The VCRM however, which SPEF considers a distortion, for gas power producers acts as a guaranteed feed-in tariff scheme completely distorting or even more waving out competition. Although the Greek energy generation system is supposed to select the cheapest conventional source of energy at any given time in order to meet demand, VCRM intervenes so the opposite is paradoxically happening, outside of the SMP system and rationale. Hence, at any given time all gas power producers remain paradoxically always in the system remunerated due to VCRM not with SMP but with a standard price of €100-110 per megawatt hour, out of the SMP competitive rationale, while SMP remains distorted showing an artificial level of €40-60 per megawatt hour at the same time. Thus SMP is not at all reflecting the cost of conventional electricity absorbed by the system that is €100-110/MWh.

Feed in tariff of RES is then wrongly compared to the distorted – artificially lowered SMP in order to calculate the added special RES levy needed, for supporting their FIT scheme. This way RES levy shows always inadequate and consequently deficit is generated to their special RES account LAGIE holds.

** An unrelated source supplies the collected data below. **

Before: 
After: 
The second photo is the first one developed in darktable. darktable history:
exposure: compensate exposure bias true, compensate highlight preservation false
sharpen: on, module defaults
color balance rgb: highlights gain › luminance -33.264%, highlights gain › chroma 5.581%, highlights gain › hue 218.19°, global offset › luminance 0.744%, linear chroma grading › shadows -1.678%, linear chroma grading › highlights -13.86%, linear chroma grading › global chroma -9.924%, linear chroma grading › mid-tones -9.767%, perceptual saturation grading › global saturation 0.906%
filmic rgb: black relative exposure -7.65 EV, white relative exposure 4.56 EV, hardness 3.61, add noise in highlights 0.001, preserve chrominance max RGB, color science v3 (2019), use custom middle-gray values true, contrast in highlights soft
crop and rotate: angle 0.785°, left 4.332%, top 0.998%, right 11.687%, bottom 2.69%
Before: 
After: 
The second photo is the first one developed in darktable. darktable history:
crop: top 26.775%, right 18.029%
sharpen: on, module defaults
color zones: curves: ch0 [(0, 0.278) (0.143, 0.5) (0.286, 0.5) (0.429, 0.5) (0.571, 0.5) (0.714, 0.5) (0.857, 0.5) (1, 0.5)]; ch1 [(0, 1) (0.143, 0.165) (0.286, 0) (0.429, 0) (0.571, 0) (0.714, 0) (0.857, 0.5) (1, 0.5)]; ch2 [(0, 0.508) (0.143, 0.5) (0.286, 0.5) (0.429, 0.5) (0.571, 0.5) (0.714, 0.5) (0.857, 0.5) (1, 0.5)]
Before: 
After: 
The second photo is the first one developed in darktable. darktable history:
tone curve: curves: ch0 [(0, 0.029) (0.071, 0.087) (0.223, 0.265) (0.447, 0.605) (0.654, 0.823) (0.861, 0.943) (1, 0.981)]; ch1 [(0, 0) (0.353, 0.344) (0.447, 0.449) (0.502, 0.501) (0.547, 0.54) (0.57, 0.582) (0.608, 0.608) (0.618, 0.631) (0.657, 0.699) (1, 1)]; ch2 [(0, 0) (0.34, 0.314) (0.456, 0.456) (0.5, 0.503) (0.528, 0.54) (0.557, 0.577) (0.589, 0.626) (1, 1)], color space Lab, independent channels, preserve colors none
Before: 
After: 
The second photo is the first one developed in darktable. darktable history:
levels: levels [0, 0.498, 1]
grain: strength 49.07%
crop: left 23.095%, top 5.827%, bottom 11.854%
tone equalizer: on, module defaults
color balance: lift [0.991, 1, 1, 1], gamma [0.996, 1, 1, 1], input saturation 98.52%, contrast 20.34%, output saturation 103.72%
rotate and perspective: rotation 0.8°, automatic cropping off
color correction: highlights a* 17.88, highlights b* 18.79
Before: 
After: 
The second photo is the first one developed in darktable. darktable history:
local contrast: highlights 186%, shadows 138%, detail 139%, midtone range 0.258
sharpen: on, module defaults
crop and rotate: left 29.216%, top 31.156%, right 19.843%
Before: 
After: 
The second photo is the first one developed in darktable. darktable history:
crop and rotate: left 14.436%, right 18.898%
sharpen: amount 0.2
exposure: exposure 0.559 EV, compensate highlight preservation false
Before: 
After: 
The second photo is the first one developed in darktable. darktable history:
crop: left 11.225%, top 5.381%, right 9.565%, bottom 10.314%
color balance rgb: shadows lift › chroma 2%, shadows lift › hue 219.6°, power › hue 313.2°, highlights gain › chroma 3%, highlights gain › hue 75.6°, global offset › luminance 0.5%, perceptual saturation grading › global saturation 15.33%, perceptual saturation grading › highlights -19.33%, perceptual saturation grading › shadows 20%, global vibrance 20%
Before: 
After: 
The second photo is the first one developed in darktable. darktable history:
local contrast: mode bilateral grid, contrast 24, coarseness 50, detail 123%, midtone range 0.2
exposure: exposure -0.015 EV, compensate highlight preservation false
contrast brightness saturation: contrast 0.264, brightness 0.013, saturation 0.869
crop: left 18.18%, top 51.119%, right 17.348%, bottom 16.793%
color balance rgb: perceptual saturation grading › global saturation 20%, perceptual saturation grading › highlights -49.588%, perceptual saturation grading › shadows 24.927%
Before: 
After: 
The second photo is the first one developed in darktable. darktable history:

Speaking to PV-Tech, President of the SPEF, Stelios Loumakis, said the SPEF is expected to file one more official complaint to European Commission against the taxation posed to photovoltaics through law 4093 by the Government.

Furthermore, Metaxas also has the support of Dr. Ph. Nicolaides, Jan Tinbergen Chair of European Economics and Director of Studies in the College of Europe who has acted as consultant to a number of public authorities in various EU Member States as well as to international institutions and organisations such as the European Commission, the European Investment Fund, the European Economic and Social Committee, the OECD and the UN.

The law firm said the complaint with the EU Commission will be the first crucial step towards challenging the retroactive taxation, apparently to be followed by a series of further legal actions, at both individual and collective level, before the Greek and European courts and tribunals.